Interest Rate Risk. We are exposed to changes in interest rates, primarily as a result of our variable rate debt under our credit facility. To the extent that interest rates increase, our interest expense for our revolving debt will also increase. As of December 31, 2008, there were borrowings of approximately $487.8 million outstanding under our $850 million credit facility.
As of December 31, 2008 we had the following open interest rate swaps:
| | | | Notional | | Fair | |
Expiration Date | | Fixed Rate | | Amount | | Value | |
| | | | | | (In thousands) | |
January 24, 2011 | | | 4.00% | | $100 million | | $ | (5,282 | ) |
January 24, 2012 | | | 3.75% | | 200 million | | | (12,294 | ) |
| | | | | | | $ | (17,576 | ) |
We have designated all interest rate swaps as cash flow hedges. Accordingly, unrealized gains and losses relating to the interest rate swaps are recorded in OCI until the interest expense on the related debt is recognized in earnings. A hypothetical increase of 100 basis points in the underlying interest rate, after taking into account our interest rate swaps, would increase our annual interest expense by $1.9 million.
Credit Risk. We are subject to risk of losses resulting from nonpayment or nonperformance by our customers. We operate under the Targa credit policy and closely monitor the creditworthiness of customers to whom we grant credit and establish credit limits in accordance with this credit policy.
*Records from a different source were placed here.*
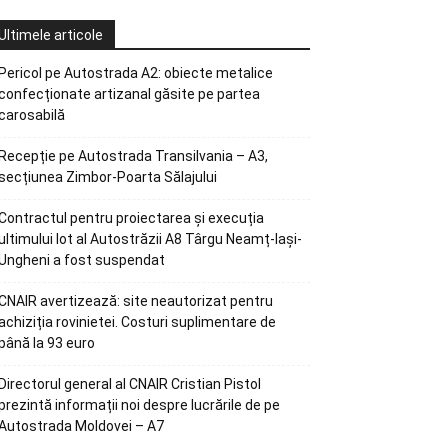
Ultimele articole
Pericol pe Autostrada A2: obiecte metalice
confecționate artizanal găsite pe partea
carosabilă
Recepție pe Autostrada Transilvania – A3,
secțiunea Zimbor-Poarta Sălajului
Contractul pentru proiectarea și execuția
ultimului lot al Autostrăzii A8 Târgu Neamț-Iași-
Ungheni a fost suspendat
CNAIR avertizează: site neautorizat pentru
achiziția rovinietei. Costuri suplimentare de
până la 93 euro
Directorul general al CNAIR Cristian Pistol
prezintă informații noi despre lucrările de pe
Autostrada Moldovei – A7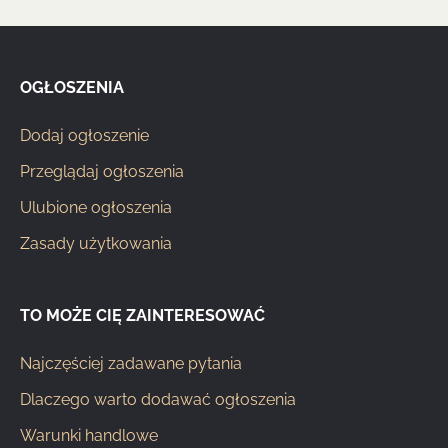
OGŁOSZENIA
Dodaj ogłoszenie
Przeglądaj ogłoszenia
Ulubione ogłoszenia
Zasady użytkowania
TO MOŻE CIĘ ZAINTERESOWAĆ
Najczęściej zadawane pytania
Dlaczego warto dodawać ogłoszenia
Warunki handlowe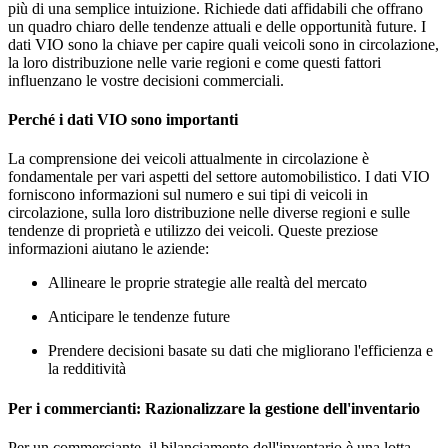
più di una semplice intuizione. Richiede dati affidabili che offrano
un quadro chiaro delle tendenze attuali e delle opportunità future. I
dati VIO sono la chiave per capire quali veicoli sono in circolazione,
la loro distribuzione nelle varie regioni e come questi fattori
influenzano le vostre decisioni commerciali.
Perché i dati VIO sono importanti
La comprensione dei veicoli attualmente in circolazione è
fondamentale per vari aspetti del settore automobilistico. I dati VIO
forniscono informazioni sul numero e sui tipi di veicoli in
circolazione, sulla loro distribuzione nelle diverse regioni e sulle
tendenze di proprietà e utilizzo dei veicoli. Queste preziose
informazioni aiutano le aziende:
Allineare le proprie strategie alle realtà del mercato
Anticipare le tendenze future
Prendere decisioni basate su dati che migliorano l'efficienza e
la redditività
Per i commercianti: Razionalizzare la gestione dell'inventario
Per un commerciante, il bilanciamento dell'inventario è una lotta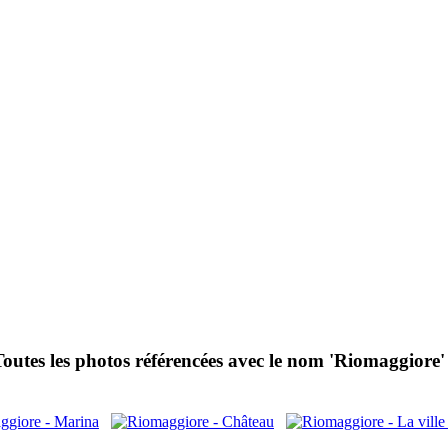
Toutes les photos référencées avec le nom 'Riomaggiore' 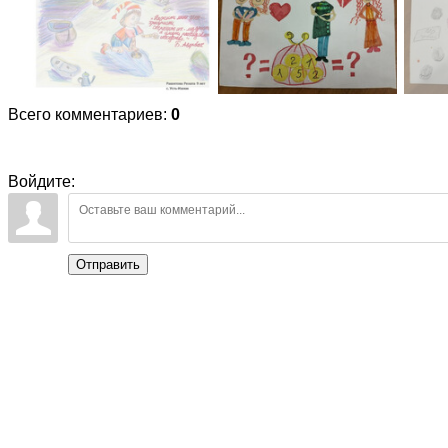
Всего комментариев
:
0
Войдите:
Отправить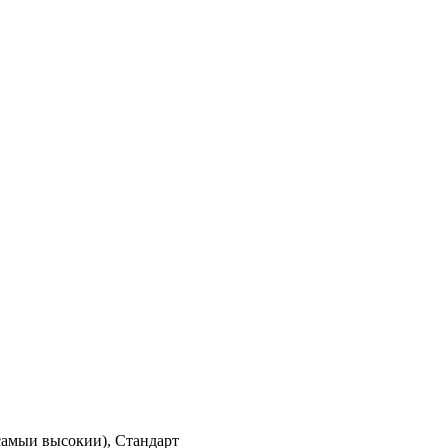
(самыи высокии), Стандарт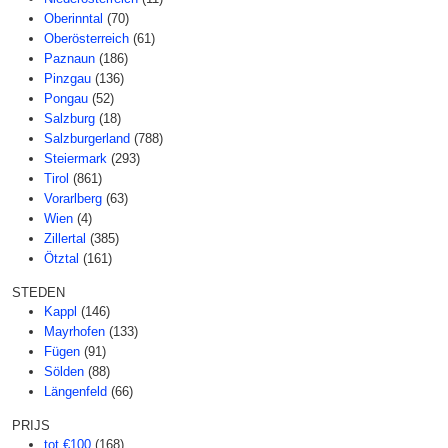
Oberinntal
(70)
Oberösterreich
(61)
Paznaun
(186)
Pinzgau
(136)
Pongau
(52)
Salzburg
(18)
Salzburgerland
(788)
Steiermark
(293)
Tirol
(861)
Vorarlberg
(63)
Wien
(4)
Zillertal
(385)
Ötztal
(161)
STEDEN
Kappl
(146)
Mayrhofen
(133)
Fügen
(91)
Sölden
(88)
Längenfeld
(66)
PRIJS
tot €100
(168)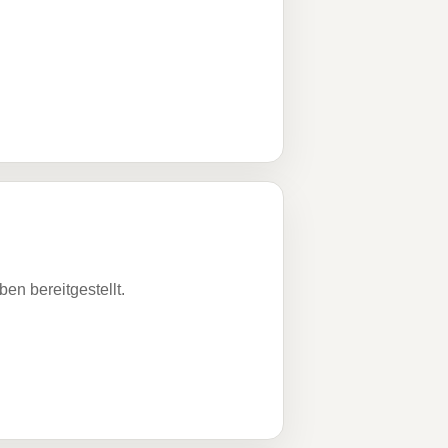
n bereitgestellt.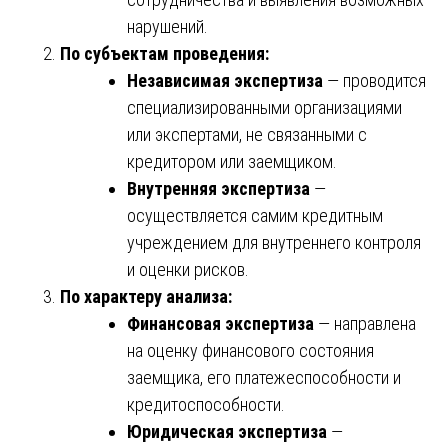
нарушений.
По субъектам проведения:
Независимая экспертиза
— проводится
специализированными организациями
или экспертами, не связанными с
кредитором или заемщиком.
Внутренняя экспертиза
—
осуществляется самим кредитным
учреждением для внутреннего контроля
и оценки рисков.
По характеру анализа:
Финансовая экспертиза
— направлена
на оценку финансового состояния
заемщика, его платежеспособности и
кредитоспособности.
Юридическая экспертиза
—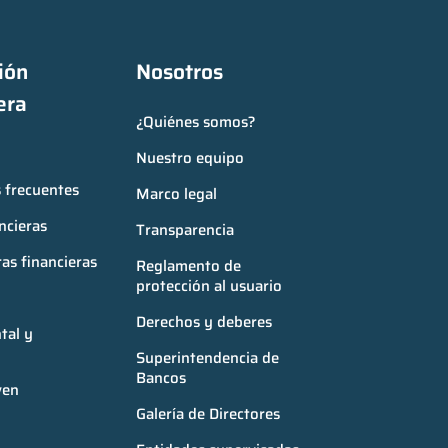
ón 
Nosotros
era
¿Quiénes somos?
Nuestro equipo
 frecuentes
Marco legal
ncieras
Transparencia
as financieras
Reglamento de 
protección al usuario
Derechos y deberes
al y 
Superintendencia de 
Bancos
ven
Galería de Directores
In addition to third party contracts, we have entered into several agreements with Targa. For example, we are party to natural gas, NGL and condensate purchase agreements pursuant to which Targa purchases the majority of our natural gas, NGLs and high-pressure condensate. In addition, we are also a party to an omnibus agreement with Targa which addresses, among other things, the provision of general and administrative and operating services to us. Any material nonperformance under the omnibus and purchase agreements by Targa could materially and adversely impact our ability to operate and make distributions to our unitholders.
As of December 31, 2008, affiliates of Goldman Sachs, BofA and Barclays Bank accounted for 67%, 21% and 11% of our counterparty credit exposure related to commodity derivative instruments. Goldman Sachs, BofA and Barclays Bank are major financial institutions, each possessing investment grade credit ratings, based upon minimum credit ratings assigned by Standard & Poor’s Ratings Services.